§ **INPUT DATA**
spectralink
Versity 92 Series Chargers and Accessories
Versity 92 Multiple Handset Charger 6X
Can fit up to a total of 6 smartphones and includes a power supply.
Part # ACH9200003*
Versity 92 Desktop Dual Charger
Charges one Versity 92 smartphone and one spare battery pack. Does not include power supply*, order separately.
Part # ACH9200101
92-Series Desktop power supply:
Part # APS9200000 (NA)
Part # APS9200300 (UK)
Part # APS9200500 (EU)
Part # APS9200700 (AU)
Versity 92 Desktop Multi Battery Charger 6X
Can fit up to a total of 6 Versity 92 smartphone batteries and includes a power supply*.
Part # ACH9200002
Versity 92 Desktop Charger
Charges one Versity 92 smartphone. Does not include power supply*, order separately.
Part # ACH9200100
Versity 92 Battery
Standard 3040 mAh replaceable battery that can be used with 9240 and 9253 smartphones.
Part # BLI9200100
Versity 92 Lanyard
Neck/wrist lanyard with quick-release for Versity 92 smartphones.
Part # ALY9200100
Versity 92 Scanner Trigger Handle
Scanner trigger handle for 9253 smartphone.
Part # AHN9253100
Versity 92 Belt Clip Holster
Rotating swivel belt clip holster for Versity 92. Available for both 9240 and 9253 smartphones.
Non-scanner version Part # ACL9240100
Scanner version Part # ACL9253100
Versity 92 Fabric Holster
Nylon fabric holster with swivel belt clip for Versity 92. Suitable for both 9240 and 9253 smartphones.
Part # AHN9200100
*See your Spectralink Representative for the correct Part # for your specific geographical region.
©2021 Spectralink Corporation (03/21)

...

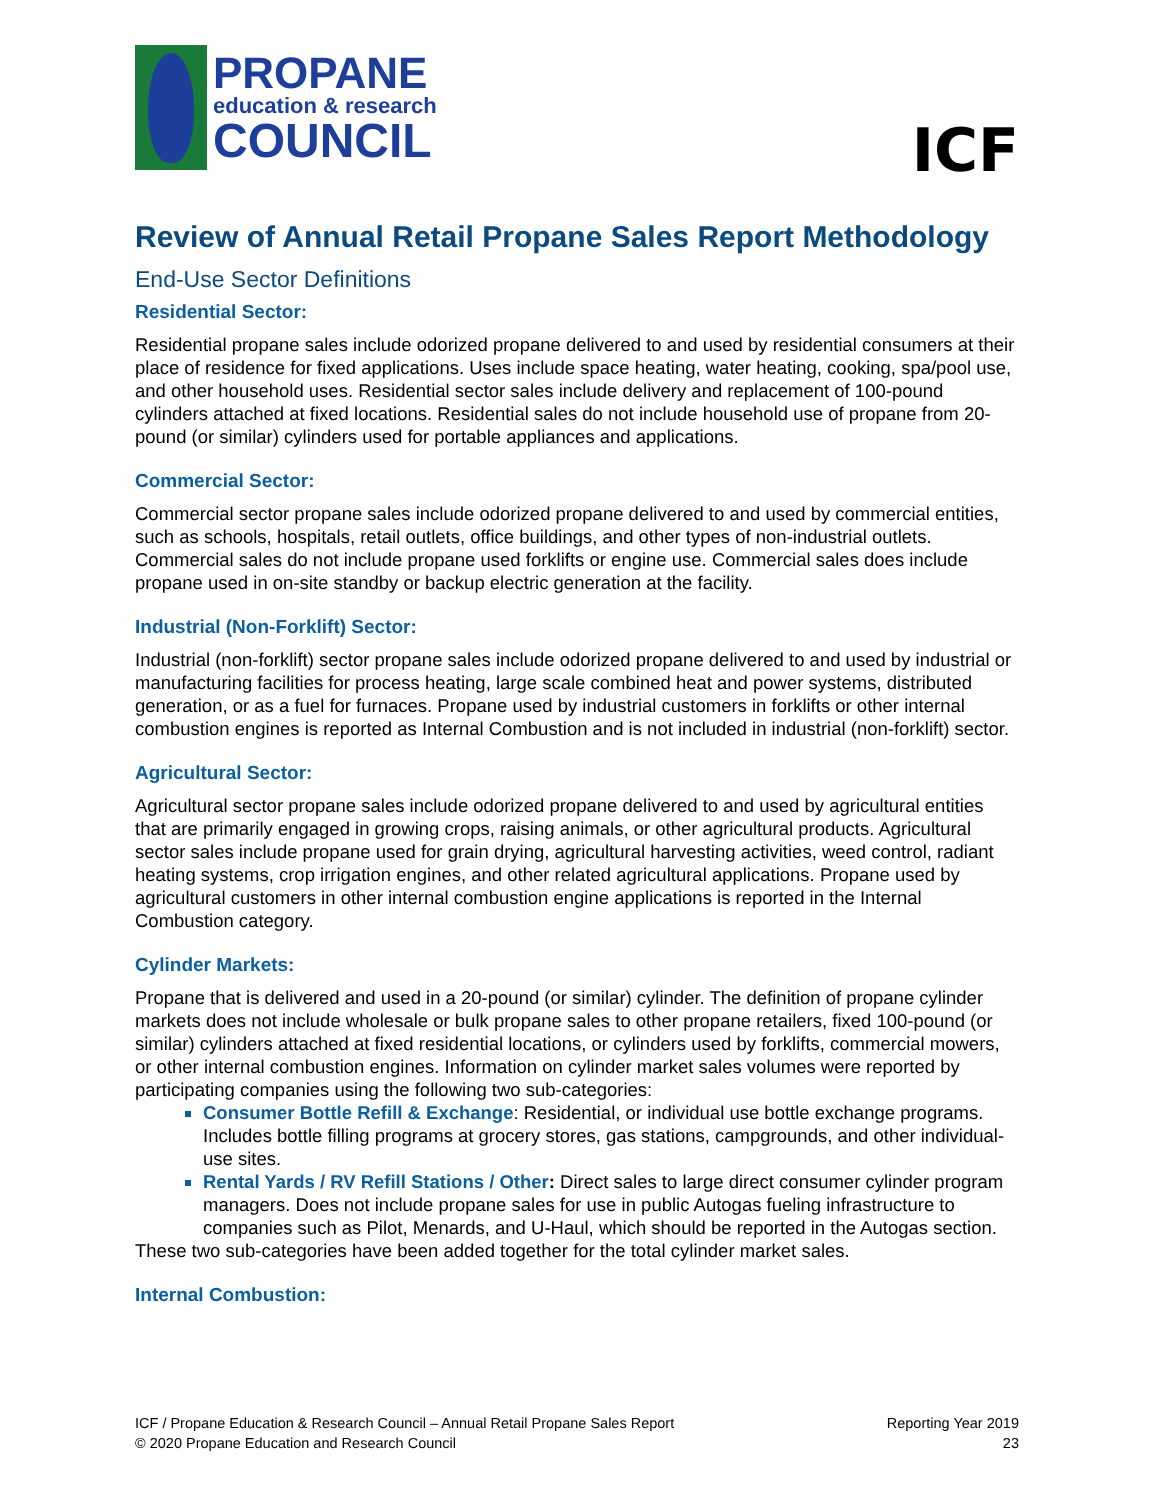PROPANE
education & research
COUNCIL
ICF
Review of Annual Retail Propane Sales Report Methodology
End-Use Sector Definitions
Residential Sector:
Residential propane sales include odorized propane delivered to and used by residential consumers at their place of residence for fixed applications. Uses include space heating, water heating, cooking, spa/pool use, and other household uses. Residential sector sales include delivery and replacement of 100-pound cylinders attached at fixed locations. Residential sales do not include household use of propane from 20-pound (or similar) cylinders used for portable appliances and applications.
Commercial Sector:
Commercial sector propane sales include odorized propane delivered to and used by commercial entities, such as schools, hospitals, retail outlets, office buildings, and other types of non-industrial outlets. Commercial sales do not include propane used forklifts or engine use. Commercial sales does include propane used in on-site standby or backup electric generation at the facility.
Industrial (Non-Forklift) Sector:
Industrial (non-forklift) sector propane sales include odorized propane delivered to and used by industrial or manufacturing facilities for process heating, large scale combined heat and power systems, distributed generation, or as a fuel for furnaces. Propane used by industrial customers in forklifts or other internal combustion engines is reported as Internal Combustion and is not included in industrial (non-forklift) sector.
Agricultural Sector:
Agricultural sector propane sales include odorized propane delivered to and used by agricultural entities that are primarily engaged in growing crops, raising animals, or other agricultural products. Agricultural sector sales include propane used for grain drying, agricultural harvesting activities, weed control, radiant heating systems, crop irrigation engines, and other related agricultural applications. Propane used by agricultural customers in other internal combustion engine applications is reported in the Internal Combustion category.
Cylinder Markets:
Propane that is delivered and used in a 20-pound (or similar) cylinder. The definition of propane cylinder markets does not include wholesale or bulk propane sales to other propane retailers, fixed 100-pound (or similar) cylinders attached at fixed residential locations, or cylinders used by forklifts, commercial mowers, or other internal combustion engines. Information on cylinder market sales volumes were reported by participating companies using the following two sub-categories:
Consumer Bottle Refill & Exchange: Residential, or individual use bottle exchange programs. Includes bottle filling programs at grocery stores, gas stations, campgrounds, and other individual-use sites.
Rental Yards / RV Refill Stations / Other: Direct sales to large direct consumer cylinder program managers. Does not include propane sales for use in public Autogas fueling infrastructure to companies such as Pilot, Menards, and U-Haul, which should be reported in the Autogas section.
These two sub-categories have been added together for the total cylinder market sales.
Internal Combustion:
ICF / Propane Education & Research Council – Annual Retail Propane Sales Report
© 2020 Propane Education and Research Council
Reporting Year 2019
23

* * *

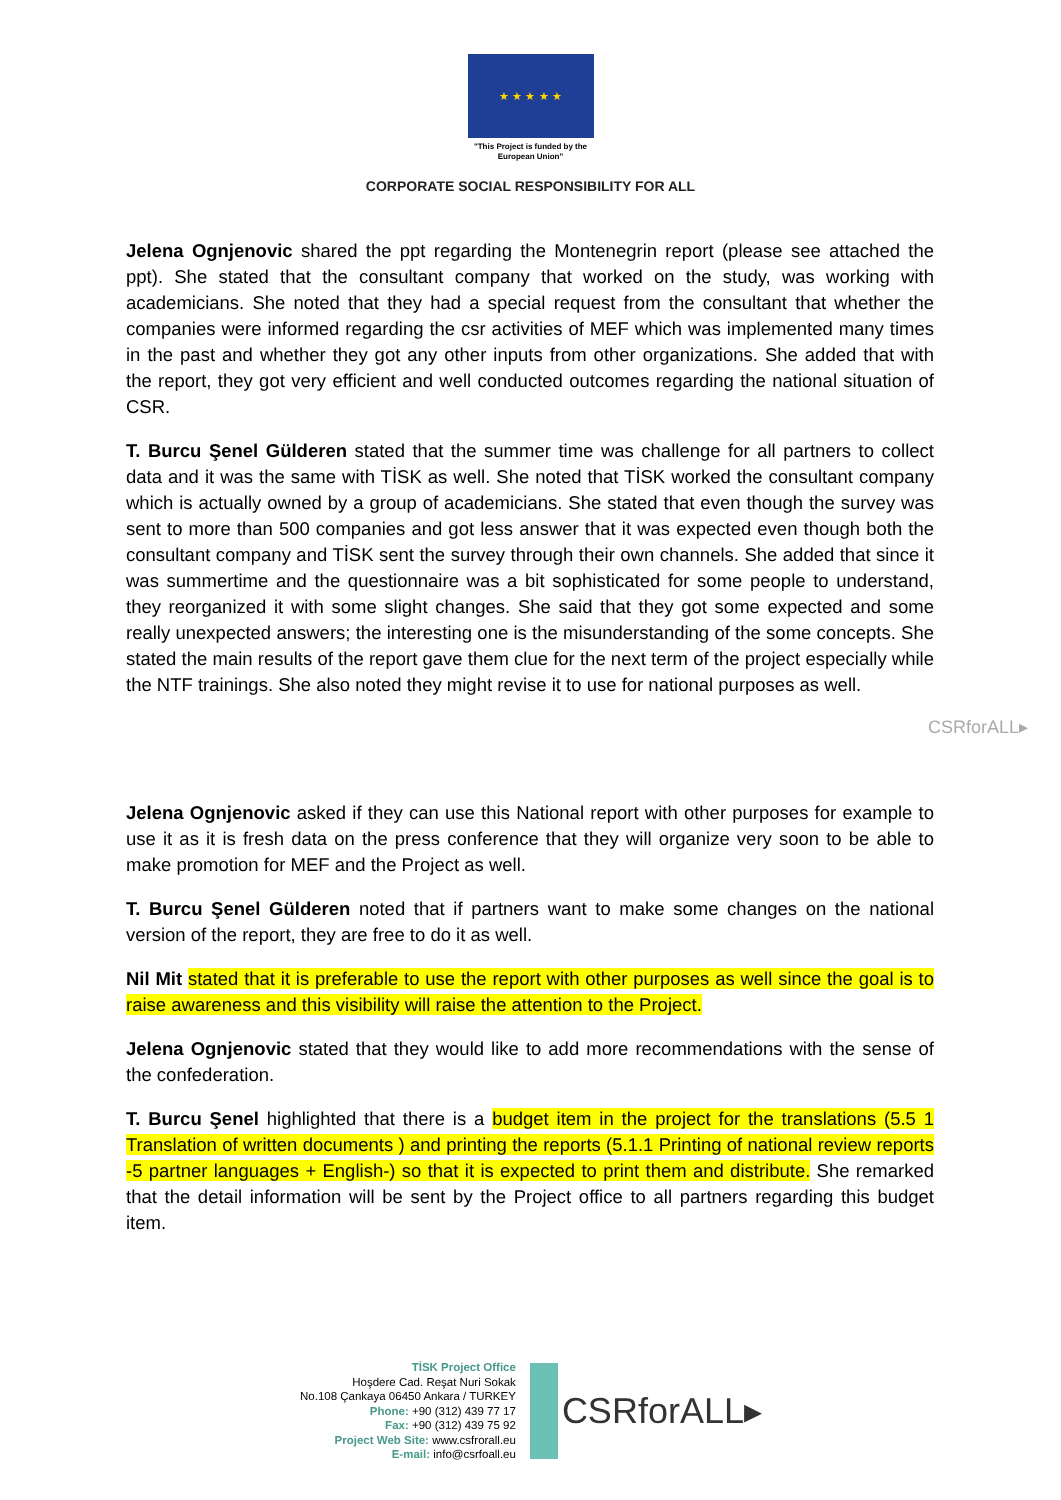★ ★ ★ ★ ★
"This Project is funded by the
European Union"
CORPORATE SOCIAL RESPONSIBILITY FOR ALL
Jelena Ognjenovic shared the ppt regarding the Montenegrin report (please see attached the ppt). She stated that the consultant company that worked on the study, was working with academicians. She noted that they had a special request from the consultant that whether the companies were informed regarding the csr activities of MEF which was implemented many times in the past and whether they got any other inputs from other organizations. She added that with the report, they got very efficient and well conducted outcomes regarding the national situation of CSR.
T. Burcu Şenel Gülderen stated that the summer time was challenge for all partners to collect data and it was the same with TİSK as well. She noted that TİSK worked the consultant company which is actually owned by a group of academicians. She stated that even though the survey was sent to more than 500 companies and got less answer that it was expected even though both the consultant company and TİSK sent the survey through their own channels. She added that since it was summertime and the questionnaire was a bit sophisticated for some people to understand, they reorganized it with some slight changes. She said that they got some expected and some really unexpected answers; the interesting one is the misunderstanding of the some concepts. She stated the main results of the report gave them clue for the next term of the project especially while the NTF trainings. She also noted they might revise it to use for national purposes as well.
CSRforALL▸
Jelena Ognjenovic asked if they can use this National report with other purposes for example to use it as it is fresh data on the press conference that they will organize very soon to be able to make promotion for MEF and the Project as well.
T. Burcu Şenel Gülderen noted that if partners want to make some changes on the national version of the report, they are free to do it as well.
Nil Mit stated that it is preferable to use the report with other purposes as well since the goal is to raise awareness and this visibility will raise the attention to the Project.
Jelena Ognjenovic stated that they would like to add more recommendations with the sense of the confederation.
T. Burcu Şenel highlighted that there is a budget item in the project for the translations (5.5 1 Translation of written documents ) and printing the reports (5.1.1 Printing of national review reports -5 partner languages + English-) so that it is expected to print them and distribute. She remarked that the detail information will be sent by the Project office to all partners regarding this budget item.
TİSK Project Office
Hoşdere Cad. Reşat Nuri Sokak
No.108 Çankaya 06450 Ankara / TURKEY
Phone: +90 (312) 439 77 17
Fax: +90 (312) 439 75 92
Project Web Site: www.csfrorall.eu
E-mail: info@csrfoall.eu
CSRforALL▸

§ **ASSIGNMENT**
Output should match, line for line, the stretch of the material above from the line holding "Versity 92 Desktop Dual Charger" through the line holding "Scanner version Part # ACL9253100".

§ **ANSWER SPACE**
Versity 92 Desktop Dual Charger
Charges one Versity 92 smartphone and one spare battery pack. Does not include power supply*, order separately.
Part # ACH9200101
92-Series Desktop power supply:
Part # APS9200000 (NA)
Part # APS9200300 (UK)
Part # APS9200500 (EU)
Part # APS9200700 (AU)
Versity 92 Desktop Multi Battery Charger 6X
Can fit up to a total of 6 Versity 92 smartphone batteries and includes a power supply*.
Part # ACH9200002
Versity 92 Desktop Charger
Charges one Versity 92 smartphone. Does not include power supply*, order separately.
Part # ACH9200100
Versity 92 Battery
Standard 3040 mAh replaceable battery that can be used with 9240 and 9253 smartphones.
Part # BLI9200100
Versity 92 Lanyard
Neck/wrist lanyard with quick-release for Versity 92 smartphones.
Part # ALY9200100
Versity 92 Scanner Trigger Handle
Scanner trigger handle for 9253 smartphone.
Part # AHN9253100
Versity 92 Belt Clip Holster
Rotating swivel belt clip holster for Versity 92. Available for both 9240 and 9253 smartphones.
Non-scanner version Part # ACL9240100
Scanner version Part # ACL9253100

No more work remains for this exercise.